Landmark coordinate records
- - -

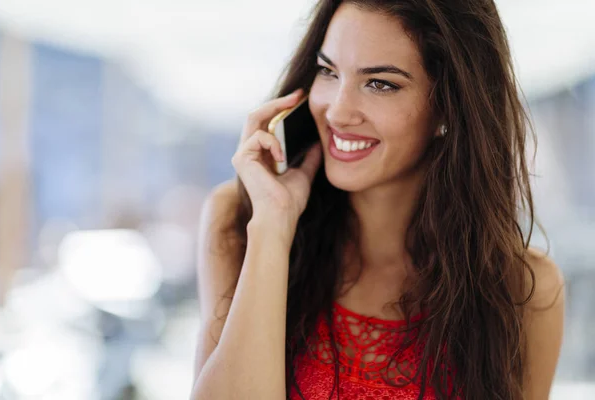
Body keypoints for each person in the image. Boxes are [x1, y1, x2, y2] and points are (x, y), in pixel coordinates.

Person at [190, 0, 565, 399]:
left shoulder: (523, 289)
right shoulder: (239, 221)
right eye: (328, 71)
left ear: (449, 108)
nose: (337, 111)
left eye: (380, 83)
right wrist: (272, 227)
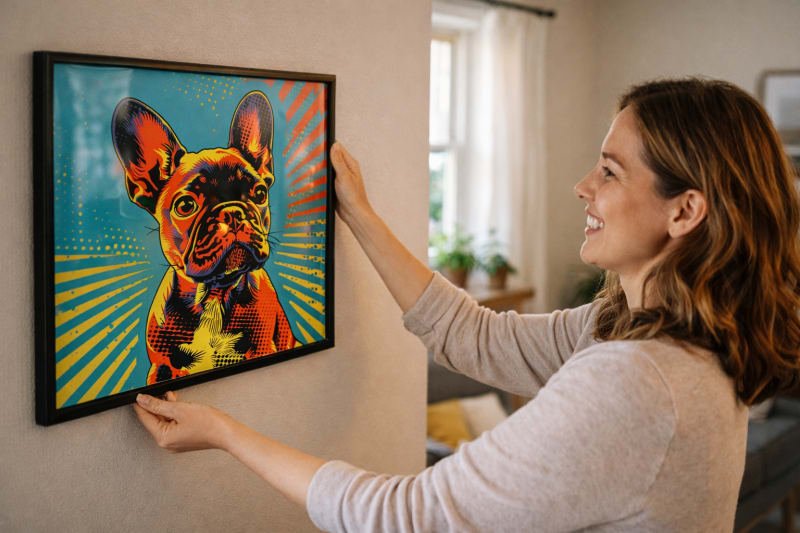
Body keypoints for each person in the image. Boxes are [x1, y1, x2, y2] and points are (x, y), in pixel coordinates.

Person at [134, 78, 800, 531]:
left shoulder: (636, 381)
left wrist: (225, 432)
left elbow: (409, 516)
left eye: (610, 170)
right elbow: (473, 336)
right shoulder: (647, 332)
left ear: (685, 210)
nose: (581, 186)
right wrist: (360, 216)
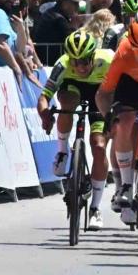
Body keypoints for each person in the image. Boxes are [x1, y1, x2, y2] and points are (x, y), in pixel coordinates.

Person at [37, 30, 113, 231]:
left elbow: (120, 91)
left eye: (85, 61)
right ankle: (62, 152)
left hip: (100, 93)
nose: (80, 67)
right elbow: (44, 96)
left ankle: (95, 208)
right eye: (75, 62)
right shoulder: (62, 64)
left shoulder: (108, 60)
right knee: (66, 102)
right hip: (73, 89)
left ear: (93, 56)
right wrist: (45, 115)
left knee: (99, 146)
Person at [96, 20, 138, 223]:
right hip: (130, 84)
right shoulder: (123, 52)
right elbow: (103, 94)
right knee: (123, 122)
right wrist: (109, 120)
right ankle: (126, 185)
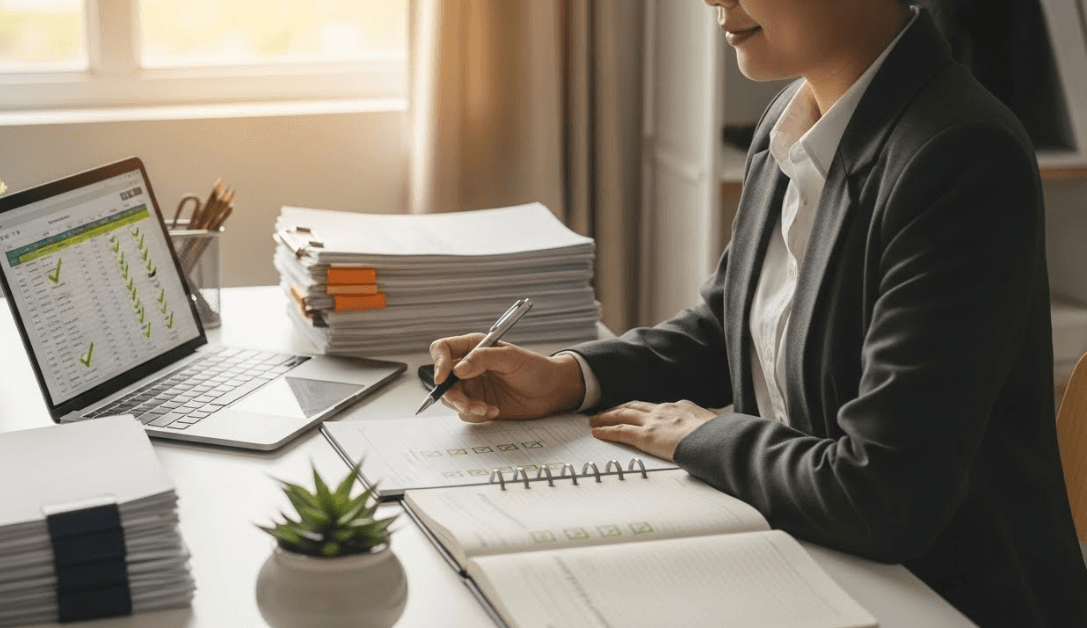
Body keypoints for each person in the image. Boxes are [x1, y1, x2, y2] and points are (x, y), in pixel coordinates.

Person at [427, 1, 1087, 626]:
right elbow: (724, 331)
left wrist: (699, 435)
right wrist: (568, 377)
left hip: (935, 595)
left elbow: (883, 492)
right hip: (804, 550)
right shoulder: (791, 122)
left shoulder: (959, 155)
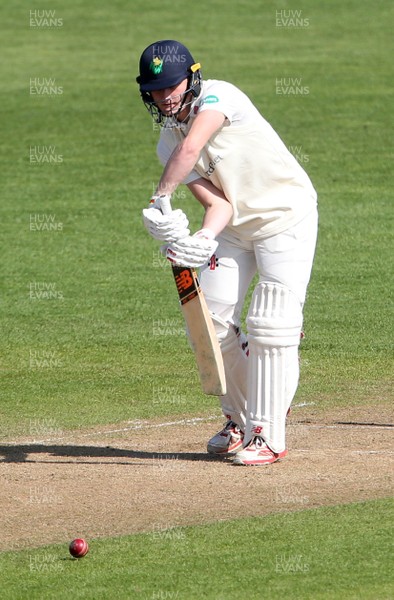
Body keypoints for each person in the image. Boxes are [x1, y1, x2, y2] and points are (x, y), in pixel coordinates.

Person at [137, 40, 318, 466]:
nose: (164, 96)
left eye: (171, 86)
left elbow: (191, 149)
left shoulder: (221, 96)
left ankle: (268, 435)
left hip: (285, 217)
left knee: (271, 324)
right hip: (235, 229)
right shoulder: (167, 142)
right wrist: (199, 240)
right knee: (211, 322)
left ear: (192, 77)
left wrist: (158, 198)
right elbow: (220, 205)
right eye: (155, 89)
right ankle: (238, 420)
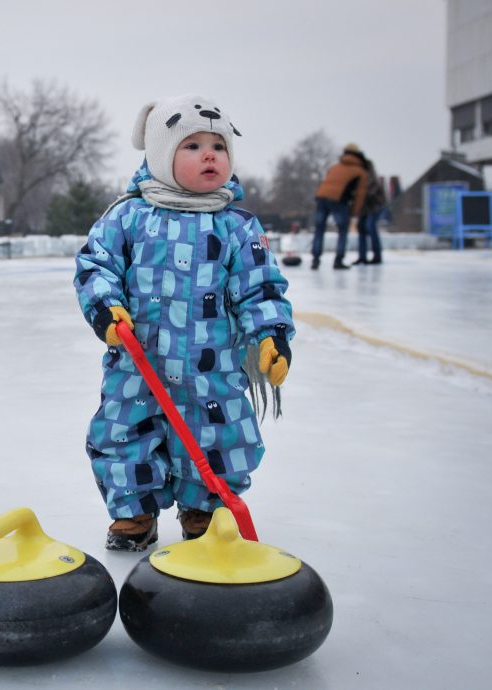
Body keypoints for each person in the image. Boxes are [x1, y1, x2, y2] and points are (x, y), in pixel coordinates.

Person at [73, 95, 295, 551]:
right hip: (137, 363)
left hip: (211, 365)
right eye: (191, 145)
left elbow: (260, 286)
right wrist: (106, 308)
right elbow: (96, 266)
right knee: (124, 432)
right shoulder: (129, 216)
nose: (210, 154)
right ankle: (134, 512)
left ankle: (204, 510)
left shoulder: (237, 226)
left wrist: (271, 335)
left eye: (219, 144)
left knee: (218, 436)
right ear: (159, 155)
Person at [312, 143, 369, 270]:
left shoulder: (335, 167)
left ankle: (315, 259)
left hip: (321, 197)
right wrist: (354, 212)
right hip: (338, 200)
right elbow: (360, 195)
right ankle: (339, 259)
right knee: (343, 229)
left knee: (319, 228)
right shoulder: (361, 172)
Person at [353, 157, 386, 265]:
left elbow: (370, 193)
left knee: (370, 226)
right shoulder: (359, 177)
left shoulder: (371, 178)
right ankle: (362, 256)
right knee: (361, 228)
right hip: (364, 207)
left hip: (375, 206)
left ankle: (377, 256)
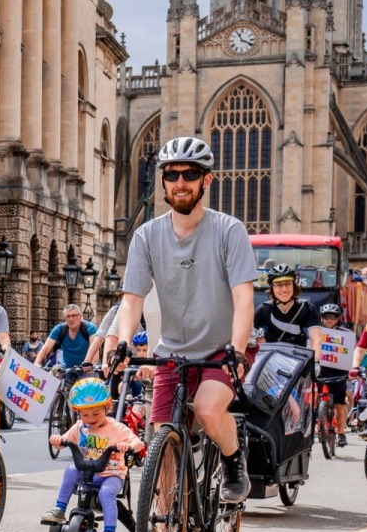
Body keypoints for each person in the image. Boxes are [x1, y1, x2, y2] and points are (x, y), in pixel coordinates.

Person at [104, 135, 256, 511]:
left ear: (207, 180)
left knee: (206, 408)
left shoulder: (229, 231)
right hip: (171, 352)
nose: (180, 182)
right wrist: (123, 341)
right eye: (172, 175)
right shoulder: (146, 236)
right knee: (162, 442)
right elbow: (132, 299)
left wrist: (237, 350)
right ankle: (161, 531)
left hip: (221, 350)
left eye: (191, 174)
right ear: (163, 182)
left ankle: (234, 461)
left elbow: (244, 299)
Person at [40, 377, 145, 532]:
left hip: (111, 475)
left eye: (96, 413)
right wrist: (57, 440)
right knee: (71, 470)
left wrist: (127, 446)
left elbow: (138, 443)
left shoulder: (116, 428)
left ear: (108, 407)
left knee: (106, 493)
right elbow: (64, 441)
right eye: (85, 414)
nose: (91, 419)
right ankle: (59, 509)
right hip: (87, 473)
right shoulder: (80, 427)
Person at [314, 302, 351, 446]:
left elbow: (350, 353)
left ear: (337, 319)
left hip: (339, 373)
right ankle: (314, 425)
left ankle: (341, 433)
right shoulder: (315, 333)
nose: (330, 320)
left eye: (333, 317)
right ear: (321, 318)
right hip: (319, 371)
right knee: (313, 401)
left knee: (340, 404)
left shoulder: (346, 335)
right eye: (326, 317)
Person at [253, 263, 316, 347]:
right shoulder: (262, 310)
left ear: (294, 286)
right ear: (272, 288)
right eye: (278, 285)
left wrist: (316, 359)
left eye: (288, 284)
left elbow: (316, 340)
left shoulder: (307, 308)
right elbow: (250, 339)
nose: (284, 289)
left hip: (298, 357)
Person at [35, 304, 98, 370]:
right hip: (67, 368)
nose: (71, 319)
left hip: (87, 367)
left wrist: (91, 368)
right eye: (68, 316)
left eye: (74, 315)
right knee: (55, 371)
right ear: (64, 318)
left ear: (80, 316)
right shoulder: (59, 329)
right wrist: (37, 363)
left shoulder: (90, 328)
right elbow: (46, 348)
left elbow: (95, 350)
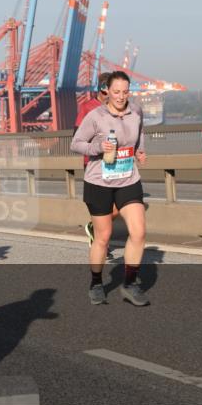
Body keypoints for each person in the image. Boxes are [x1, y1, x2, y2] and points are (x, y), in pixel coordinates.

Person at [71, 70, 150, 307]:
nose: (121, 96)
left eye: (125, 92)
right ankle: (96, 283)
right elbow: (76, 143)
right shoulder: (96, 116)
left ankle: (130, 284)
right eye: (116, 92)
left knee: (139, 232)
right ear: (107, 91)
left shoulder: (135, 111)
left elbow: (140, 134)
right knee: (103, 238)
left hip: (128, 179)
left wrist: (140, 151)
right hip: (99, 182)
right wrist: (97, 147)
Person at [77, 73, 116, 261]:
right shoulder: (87, 107)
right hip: (93, 163)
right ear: (103, 89)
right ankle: (102, 244)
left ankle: (94, 227)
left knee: (120, 205)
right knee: (102, 205)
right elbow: (77, 136)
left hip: (115, 162)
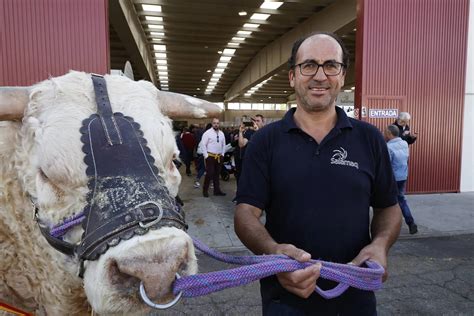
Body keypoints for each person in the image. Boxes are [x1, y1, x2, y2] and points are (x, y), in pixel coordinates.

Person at [234, 32, 402, 315]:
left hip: (355, 295)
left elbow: (388, 207)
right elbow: (245, 213)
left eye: (331, 65)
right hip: (284, 298)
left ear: (342, 75)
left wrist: (380, 244)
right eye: (309, 65)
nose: (320, 76)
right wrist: (273, 251)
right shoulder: (266, 141)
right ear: (292, 76)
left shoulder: (369, 139)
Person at [384, 125, 418, 234]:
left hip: (392, 178)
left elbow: (386, 165)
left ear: (390, 133)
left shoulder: (388, 147)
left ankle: (388, 227)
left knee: (388, 203)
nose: (384, 134)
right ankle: (411, 223)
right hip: (403, 176)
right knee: (402, 200)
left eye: (385, 132)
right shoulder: (404, 144)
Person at [199, 118, 226, 197]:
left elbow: (223, 144)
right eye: (214, 123)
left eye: (217, 123)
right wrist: (206, 156)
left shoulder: (221, 133)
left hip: (219, 156)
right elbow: (203, 145)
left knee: (217, 174)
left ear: (219, 124)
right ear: (212, 124)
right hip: (210, 156)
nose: (216, 125)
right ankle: (205, 190)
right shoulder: (207, 133)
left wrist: (223, 154)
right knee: (209, 174)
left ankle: (217, 190)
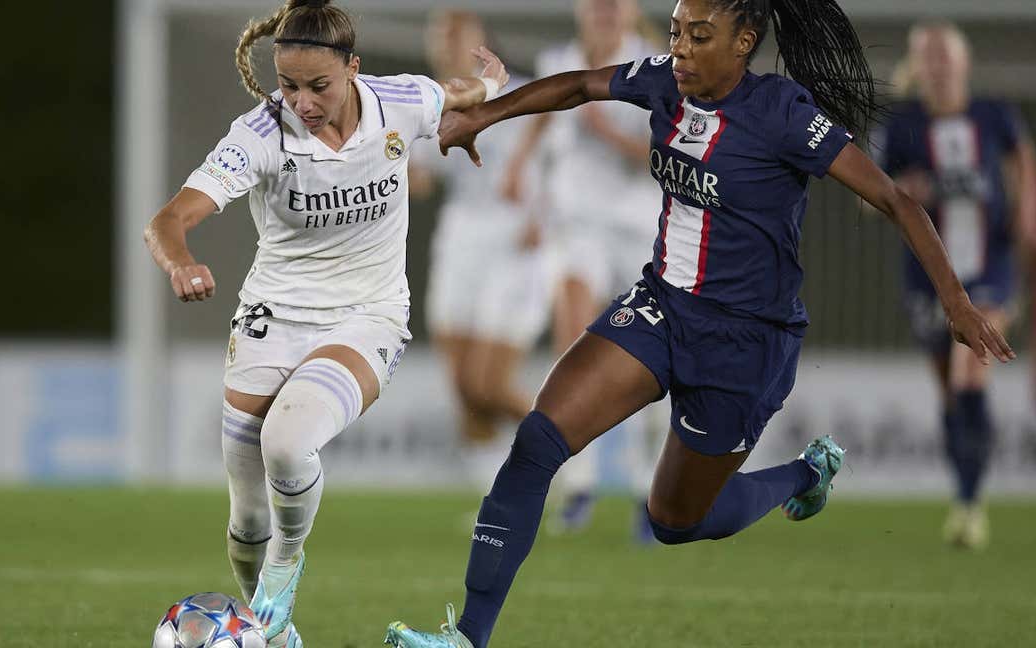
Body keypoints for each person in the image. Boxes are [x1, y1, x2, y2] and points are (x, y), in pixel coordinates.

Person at [384, 1, 1014, 646]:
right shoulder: (666, 79)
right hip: (660, 306)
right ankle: (467, 637)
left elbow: (893, 197)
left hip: (745, 342)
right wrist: (485, 116)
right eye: (679, 32)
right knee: (537, 444)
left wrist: (957, 302)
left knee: (676, 519)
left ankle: (804, 474)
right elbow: (577, 85)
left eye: (699, 36)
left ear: (743, 42)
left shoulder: (785, 113)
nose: (680, 48)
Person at [142, 1, 508, 645]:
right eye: (288, 85)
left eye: (319, 86)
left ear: (353, 69)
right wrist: (180, 265)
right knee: (249, 512)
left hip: (368, 316)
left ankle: (289, 561)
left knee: (287, 442)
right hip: (272, 317)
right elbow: (166, 221)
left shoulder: (397, 103)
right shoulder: (259, 135)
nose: (303, 102)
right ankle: (274, 633)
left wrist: (491, 85)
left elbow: (455, 92)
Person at [503, 0, 665, 540]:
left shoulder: (653, 68)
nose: (601, 12)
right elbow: (539, 124)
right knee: (573, 344)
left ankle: (649, 490)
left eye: (612, 5)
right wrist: (521, 172)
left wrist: (605, 131)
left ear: (629, 11)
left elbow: (661, 157)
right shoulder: (560, 61)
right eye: (594, 4)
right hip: (576, 226)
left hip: (636, 228)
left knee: (648, 361)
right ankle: (579, 483)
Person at [874, 21, 1036, 549]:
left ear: (964, 64)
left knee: (972, 369)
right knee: (950, 389)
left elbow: (1023, 158)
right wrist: (904, 190)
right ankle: (966, 494)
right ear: (918, 67)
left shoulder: (992, 115)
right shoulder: (900, 126)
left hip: (991, 269)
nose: (940, 65)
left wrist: (1030, 212)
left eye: (947, 55)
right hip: (929, 280)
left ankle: (970, 507)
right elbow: (864, 192)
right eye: (930, 56)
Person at [410, 10, 552, 494]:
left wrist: (529, 182)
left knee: (489, 384)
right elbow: (420, 180)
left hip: (514, 241)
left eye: (457, 30)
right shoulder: (429, 102)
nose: (447, 39)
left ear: (481, 38)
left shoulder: (509, 87)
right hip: (460, 240)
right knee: (464, 391)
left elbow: (553, 113)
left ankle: (568, 452)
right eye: (440, 31)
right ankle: (493, 498)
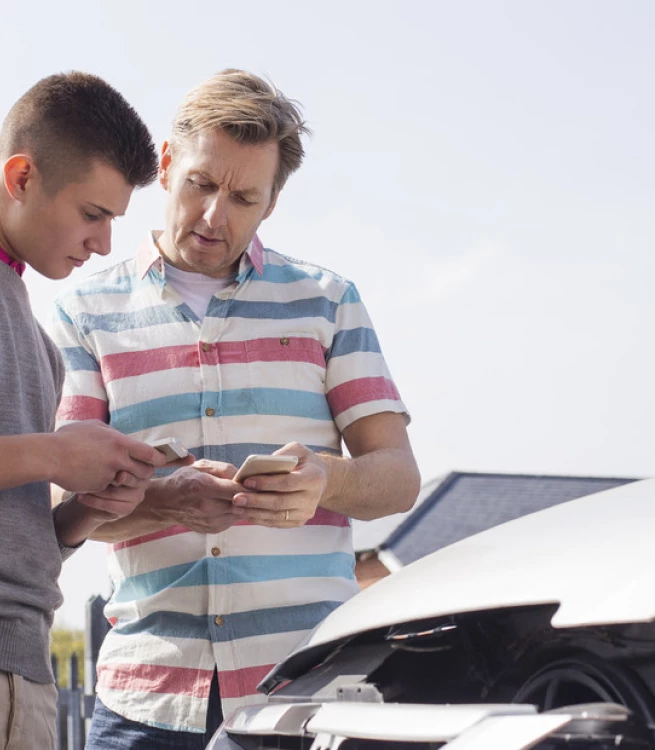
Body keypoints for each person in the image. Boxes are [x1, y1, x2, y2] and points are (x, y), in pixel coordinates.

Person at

- - -

■ **Problem to solve**: From the records above, copy only the lines running from the line holding "left wrist: (699, 435)" through the line holding "left eye: (171, 86)", with no pictures.

■ **Written response**:
left wrist: (699, 435)
right wrist: (568, 377)
left hip: (935, 595)
left elbow: (883, 492)
right hip: (804, 550)
right shoulder: (791, 122)
left shoulder: (959, 155)
Body keypoints for each person in the image. Boxes are [x1, y1, x2, y2] and points are (x, y), in pixel coordinates.

Person at [137, 40, 318, 466]:
nose: (164, 96)
left eye: (171, 86)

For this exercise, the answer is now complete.